Part 7~ Secercah Harapan

853 116 15
                                    

"Karena kita adalah keluarga. Masalah kalian, masalahku juga, 'kan?"

~ Rashi Abinaya ~
_

________________

Derap suara langkah kaki Rashka terdengar cukup jelas di sepanjang lorong rumah sakit. Lorong tempat kamar Rashi berada cukup sepi, terutama di malam hari seperti ini. Hanya ada beberapa perawat yang mendapatkan jatah jaga malam dan dokter IGD yang terlihat berjalan mondar-mandir di sekitar lorong. Rashka tersenyum, sesekali menyapa mereka sambil terus melangkah menuju kamar Rashi.

Hari ini pekerjaan di kantor cukup menyita waktunya, membuatnya terpaksa harus datang ke rumah sakit pukul sepuluh malam lebih. Rashka menarik napas panjang begitu kakinya berhenti tepat di depan ruang rawat Rashi, bersiap menerima amukan sang adik karena sudah melupakan janjinya untuk pulang lebih awal dan menemaninya menonton bola.

"Dek, ma-" Mata Rashka membulat lebar begitu menatap Rashi. Dia tanpa sadar melemparkan tas yang dia bawa dan segera berlari menghampiri Rashi yang tengah menggeliat kesakitan di atas tempat tidur.

"Dek? Hei? Kenapa? Mana yang sakit?" tanya Rashka panik.

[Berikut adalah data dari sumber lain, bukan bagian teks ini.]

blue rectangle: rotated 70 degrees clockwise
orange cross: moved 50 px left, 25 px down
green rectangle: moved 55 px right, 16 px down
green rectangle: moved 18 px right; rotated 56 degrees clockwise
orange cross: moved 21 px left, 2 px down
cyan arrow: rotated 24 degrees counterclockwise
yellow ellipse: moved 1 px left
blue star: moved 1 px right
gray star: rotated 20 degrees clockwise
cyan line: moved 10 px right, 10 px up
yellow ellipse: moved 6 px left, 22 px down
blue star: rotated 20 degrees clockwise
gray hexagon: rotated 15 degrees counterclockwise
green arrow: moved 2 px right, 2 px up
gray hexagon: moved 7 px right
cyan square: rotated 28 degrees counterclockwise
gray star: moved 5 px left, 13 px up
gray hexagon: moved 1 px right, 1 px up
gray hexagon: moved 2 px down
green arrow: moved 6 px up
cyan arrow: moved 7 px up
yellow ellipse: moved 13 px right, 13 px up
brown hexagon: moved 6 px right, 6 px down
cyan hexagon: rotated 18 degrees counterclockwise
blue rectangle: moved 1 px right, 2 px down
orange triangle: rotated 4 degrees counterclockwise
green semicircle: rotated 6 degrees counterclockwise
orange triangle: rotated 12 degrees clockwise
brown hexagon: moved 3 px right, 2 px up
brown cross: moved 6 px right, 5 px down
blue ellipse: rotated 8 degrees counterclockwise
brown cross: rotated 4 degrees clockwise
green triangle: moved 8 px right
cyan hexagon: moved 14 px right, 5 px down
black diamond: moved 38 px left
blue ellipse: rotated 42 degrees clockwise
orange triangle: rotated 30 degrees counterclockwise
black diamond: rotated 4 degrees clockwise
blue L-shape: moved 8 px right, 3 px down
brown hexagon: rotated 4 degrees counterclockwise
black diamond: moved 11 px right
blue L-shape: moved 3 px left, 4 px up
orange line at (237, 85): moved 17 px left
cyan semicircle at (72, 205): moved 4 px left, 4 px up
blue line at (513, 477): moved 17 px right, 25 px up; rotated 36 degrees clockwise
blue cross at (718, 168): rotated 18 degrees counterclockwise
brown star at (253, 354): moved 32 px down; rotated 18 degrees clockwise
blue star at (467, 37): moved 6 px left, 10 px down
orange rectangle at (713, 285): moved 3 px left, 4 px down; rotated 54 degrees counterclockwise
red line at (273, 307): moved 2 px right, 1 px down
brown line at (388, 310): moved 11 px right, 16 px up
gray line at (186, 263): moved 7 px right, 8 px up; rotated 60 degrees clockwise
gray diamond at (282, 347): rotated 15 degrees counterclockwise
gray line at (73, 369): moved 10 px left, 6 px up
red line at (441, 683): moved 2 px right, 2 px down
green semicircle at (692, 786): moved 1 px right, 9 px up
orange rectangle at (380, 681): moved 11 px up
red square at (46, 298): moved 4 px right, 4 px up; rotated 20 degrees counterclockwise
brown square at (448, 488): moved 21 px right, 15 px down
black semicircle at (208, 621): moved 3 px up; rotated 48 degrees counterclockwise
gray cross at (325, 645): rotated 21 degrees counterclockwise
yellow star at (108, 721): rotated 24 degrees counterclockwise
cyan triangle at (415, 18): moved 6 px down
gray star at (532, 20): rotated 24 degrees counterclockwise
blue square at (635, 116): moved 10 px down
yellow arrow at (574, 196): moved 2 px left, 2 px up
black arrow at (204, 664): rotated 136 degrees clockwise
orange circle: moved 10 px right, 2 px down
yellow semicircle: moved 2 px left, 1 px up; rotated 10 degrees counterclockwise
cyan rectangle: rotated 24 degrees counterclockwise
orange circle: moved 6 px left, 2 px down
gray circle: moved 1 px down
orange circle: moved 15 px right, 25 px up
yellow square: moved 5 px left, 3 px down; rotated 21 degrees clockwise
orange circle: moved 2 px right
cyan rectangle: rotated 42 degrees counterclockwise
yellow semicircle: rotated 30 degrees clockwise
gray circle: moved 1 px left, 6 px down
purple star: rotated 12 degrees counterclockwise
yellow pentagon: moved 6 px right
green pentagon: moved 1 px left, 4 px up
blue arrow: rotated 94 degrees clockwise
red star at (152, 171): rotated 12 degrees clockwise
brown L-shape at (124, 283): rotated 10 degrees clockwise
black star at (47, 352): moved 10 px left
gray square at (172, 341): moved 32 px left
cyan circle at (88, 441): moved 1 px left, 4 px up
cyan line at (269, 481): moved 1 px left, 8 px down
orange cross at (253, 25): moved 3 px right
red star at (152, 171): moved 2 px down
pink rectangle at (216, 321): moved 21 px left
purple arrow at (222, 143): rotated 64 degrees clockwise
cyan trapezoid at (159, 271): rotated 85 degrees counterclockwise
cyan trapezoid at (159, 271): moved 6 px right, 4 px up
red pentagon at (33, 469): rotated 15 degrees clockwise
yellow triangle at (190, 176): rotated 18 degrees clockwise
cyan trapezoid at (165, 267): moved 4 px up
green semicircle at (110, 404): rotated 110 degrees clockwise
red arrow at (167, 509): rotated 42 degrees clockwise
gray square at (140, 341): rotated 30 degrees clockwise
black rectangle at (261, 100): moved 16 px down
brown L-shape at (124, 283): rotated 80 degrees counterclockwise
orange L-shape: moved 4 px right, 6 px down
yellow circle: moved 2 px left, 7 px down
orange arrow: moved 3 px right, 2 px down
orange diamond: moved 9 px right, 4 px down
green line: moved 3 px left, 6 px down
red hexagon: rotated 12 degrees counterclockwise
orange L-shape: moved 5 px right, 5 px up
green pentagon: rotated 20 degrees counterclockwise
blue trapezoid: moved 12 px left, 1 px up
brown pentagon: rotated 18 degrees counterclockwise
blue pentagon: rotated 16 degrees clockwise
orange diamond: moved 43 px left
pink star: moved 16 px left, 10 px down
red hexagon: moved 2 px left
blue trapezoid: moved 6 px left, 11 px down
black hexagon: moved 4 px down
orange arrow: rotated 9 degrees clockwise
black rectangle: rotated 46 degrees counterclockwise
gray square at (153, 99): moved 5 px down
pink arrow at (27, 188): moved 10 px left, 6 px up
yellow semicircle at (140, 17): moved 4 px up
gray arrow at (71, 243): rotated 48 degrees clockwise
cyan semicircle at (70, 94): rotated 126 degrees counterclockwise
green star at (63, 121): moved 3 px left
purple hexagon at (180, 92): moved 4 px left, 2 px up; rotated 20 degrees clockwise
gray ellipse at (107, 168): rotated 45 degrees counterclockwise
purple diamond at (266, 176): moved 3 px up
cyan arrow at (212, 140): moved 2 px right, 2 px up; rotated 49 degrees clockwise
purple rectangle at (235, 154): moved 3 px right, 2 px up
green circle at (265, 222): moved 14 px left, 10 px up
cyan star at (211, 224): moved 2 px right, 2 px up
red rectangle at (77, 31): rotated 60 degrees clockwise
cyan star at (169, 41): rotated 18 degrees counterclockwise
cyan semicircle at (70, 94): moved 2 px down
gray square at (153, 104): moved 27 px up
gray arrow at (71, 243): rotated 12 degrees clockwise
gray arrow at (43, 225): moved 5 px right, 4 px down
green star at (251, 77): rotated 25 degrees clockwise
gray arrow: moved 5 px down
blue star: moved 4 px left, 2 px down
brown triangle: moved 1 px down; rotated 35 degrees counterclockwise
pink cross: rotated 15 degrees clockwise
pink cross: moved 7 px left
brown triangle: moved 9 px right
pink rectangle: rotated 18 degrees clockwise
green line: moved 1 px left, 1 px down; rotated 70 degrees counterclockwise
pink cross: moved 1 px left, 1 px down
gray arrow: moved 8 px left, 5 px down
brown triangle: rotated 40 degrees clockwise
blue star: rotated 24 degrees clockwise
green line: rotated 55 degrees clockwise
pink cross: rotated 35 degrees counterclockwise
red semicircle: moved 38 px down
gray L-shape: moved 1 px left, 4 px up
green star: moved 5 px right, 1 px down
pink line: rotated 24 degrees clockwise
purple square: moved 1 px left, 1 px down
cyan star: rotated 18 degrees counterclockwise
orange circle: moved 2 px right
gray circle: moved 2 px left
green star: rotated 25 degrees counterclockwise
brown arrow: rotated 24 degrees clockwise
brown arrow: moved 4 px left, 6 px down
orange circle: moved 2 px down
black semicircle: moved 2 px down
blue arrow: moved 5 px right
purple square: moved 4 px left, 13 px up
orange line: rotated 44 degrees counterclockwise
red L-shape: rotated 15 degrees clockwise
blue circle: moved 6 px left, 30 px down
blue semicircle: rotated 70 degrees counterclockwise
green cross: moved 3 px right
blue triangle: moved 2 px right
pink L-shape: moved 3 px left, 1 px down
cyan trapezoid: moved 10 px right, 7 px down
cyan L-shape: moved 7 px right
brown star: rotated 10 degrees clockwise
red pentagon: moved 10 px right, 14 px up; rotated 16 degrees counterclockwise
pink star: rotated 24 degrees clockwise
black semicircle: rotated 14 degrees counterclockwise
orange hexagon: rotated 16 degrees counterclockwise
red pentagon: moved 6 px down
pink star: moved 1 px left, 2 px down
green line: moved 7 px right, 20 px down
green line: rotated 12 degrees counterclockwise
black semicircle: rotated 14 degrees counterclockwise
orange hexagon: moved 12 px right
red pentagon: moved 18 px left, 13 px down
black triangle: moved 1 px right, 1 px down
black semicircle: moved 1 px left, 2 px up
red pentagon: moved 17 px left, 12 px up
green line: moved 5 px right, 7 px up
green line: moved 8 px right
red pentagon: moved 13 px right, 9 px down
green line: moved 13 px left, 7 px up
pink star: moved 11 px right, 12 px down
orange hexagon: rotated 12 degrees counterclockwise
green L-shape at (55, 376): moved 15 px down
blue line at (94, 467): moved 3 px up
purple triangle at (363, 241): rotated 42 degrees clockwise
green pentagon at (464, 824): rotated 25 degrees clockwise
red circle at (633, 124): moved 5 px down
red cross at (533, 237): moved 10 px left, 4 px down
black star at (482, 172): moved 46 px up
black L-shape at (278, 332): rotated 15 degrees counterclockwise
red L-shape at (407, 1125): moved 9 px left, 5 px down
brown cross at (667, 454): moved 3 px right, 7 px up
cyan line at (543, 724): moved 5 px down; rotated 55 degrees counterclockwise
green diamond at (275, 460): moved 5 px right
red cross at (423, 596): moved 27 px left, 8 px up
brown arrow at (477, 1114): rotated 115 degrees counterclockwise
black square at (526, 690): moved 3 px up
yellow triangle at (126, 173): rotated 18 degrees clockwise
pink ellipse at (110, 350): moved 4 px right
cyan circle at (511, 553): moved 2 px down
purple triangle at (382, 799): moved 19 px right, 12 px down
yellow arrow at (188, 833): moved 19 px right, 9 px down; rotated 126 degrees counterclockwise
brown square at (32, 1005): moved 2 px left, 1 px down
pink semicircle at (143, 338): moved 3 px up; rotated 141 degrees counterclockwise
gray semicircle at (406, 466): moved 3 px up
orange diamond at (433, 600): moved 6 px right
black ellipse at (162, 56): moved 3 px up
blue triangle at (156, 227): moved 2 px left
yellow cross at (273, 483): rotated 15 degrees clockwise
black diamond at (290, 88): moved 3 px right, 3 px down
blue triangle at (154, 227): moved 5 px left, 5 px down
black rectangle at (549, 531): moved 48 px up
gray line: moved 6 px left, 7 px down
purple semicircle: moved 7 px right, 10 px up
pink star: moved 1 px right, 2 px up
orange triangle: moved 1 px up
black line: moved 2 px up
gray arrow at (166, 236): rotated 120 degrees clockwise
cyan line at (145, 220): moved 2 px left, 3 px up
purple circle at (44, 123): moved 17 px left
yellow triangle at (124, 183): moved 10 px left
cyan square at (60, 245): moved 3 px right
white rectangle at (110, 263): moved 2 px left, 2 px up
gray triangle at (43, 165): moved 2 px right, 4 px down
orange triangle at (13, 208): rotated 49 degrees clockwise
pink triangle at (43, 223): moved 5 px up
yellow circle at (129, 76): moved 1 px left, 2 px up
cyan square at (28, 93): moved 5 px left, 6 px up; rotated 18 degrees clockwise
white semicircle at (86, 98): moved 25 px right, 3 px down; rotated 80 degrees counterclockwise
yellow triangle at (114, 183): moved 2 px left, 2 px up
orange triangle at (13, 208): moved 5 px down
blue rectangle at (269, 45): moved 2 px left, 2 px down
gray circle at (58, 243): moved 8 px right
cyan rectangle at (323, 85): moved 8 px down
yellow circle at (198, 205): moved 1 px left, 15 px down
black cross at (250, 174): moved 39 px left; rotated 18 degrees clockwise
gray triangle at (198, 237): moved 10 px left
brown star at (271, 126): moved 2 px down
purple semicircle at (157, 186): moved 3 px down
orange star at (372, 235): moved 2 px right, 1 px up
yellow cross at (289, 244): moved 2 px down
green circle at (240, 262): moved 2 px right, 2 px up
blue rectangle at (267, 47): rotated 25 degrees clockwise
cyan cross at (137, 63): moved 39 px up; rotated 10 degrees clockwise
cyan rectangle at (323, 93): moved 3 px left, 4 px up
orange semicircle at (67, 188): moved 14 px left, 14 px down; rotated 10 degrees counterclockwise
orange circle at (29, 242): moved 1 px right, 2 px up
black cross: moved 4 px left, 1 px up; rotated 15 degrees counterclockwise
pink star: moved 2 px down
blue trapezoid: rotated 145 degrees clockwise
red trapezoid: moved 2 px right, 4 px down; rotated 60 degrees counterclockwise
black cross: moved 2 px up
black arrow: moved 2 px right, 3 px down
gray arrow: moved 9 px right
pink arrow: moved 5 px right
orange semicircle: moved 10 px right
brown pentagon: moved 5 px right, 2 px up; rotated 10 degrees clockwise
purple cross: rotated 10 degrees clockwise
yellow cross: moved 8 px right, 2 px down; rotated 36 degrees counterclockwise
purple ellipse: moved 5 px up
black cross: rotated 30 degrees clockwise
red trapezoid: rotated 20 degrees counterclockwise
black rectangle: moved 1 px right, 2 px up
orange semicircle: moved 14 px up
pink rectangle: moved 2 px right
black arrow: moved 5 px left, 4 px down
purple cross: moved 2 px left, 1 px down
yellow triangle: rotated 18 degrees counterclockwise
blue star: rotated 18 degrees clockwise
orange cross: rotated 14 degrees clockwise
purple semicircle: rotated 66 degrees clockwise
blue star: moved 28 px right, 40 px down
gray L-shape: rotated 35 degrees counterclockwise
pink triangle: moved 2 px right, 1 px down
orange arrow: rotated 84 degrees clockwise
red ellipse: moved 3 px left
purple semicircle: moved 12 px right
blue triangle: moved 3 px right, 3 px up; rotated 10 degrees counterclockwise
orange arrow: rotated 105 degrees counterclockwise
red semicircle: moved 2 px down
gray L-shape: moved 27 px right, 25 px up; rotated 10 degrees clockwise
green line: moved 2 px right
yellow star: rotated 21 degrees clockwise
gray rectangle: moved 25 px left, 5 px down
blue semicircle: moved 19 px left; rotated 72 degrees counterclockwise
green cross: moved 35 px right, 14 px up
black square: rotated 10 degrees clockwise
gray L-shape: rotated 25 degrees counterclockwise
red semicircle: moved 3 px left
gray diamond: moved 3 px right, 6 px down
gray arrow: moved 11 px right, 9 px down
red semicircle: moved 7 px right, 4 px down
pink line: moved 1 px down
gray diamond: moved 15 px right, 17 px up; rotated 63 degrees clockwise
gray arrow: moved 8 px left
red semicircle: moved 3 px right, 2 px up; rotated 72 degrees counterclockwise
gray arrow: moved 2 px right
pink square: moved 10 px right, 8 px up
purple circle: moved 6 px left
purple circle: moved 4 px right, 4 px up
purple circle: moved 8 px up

Rashi tidak merespon sama sekali. Tangannya mengepal erat di sekitar kepala. Berkali-kali tangan itu memukul kepalanya sendiri dengan keras sementara ringisan terdengar jelas dari mulut Rashi.

"Jangan, jangan dipukul kepalanya!" Rashka kalap, berusaha mencegah Rashi memukul-mukulkan kepalan tangannya ke kepala dengan mencengkeram tangan Rashi, tapi entah tenaga dari mana yang membuat Rashi selalu berhasil mendaratkan kepalan itu di kepalanya.

"Argh!" Rashi berteriak-teriak kesakitan, membuat Rashka semakin panik. Dia bahkan sudah menangis tanpa sadar, tidak tega melihat Rashi seperti itu. Jantung Rashka seakan jatuh ke kaki saat melihat darah mengalir begitu saja dari hidung Rashi, menetes mengenai pakaian dan selimutnya.

Masih menahan tangan Rashi untuk tidak memukuli kepala, Rashka mencoba meraih tisu di samping bantal dan mengusapkannya di bawah hidung Rashi, mencoba membersihkan darah yang entah bagaimana terus keluar seperti air hujan.

"Bang, gak kuat," lirih Rashi hampir tak terdengar. Rashka masih sempat melihat Rashi menatapnya dengan mata merah dan berair sebelum tangan adiknya itu melemas dan tubuhnya tiba-tiba saja jatuh terkulai dalam pelukannya.

Rashka sontak membeku di tempatnya. Tangannya yang tengah mencoba menyangga tubuh Rashi sudah gemetar hebat, tapi kesadarannya sepertinya masih menguasainya. Tangan gemetar itu perlahan bergerak menuju tombol darurat dan menekannya sekali, kemudian kembali memeluk Rashi dengan begitu eratnya.

"Ini belum waktunya pergi, jadi pastiin lo bangun besok!"

^^^

"Rashka, saya sudah berkali-kali menjelaskan ke kamu, jangan buat dia tertekan. Kondisinya masih naik-turun. Sekali kamu buat dia tertekan, lihat sendiri, 'kan efeknya?" tegur Dokter Arif sesaat setelah memeriksa kondisi Rashi dan memberinya obat penenang, juga untuk membuatnya tertidur tanpa rasa sakit.

"Saya bahkan gak tau dia tertekan gara-gara apa, Dok. Jadi gimana?"

"Terpaksa kita tunda dulu kemo besok, lihat kondisinya dulu."

Rashka yang tengah duduk di sofa perlahan mengusap wajahnya frustrasi. Kalimat Dokter Arif sejak tadi terus terngiang di benaknya. Dia seperti kecolongan, lagi. Padahal, pagi tadi dia meninggalkan Rashi dalam kondisi prima. Adiknya bahkan sangat siap untuk kemo besok, tapi kondisinya mendadak menurun seperti ini hanya dalam hitungan jam. Dia harus mencari tahu apa yang sebenarnya mengganggu pikiran Rashi hingga collapse seperti ini.